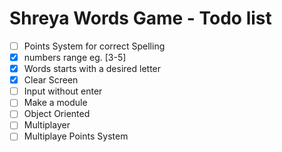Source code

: # Shreya Words Game - Todo list
-[ ] Points System for correct Spelling
-[x] numbers range eg. [3-5]
-[x] Words starts with a desired letter
-[x] Clear Screen
-[ ] Input without enter
-[ ] Make a module
-[ ] Object Oriented
-[ ] Multiplayer
-[ ] Multiplaye Points System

• GOAL OF THE EXERCISE: Please repeat each record exactly and keep every picture out of the copy.

• ANSWER BOX:
Source code

: # Shreya Words Game - Todo list
-[ ] Points System for correct Spelling
-[x] numbers range eg. [3-5]
-[x] Words starts with a desired letter
-[x] Clear Screen
-[ ] Input without enter
-[ ] Make a module
-[ ] Object Oriented
-[ ] Multiplayer
-[ ] Multiplaye Points System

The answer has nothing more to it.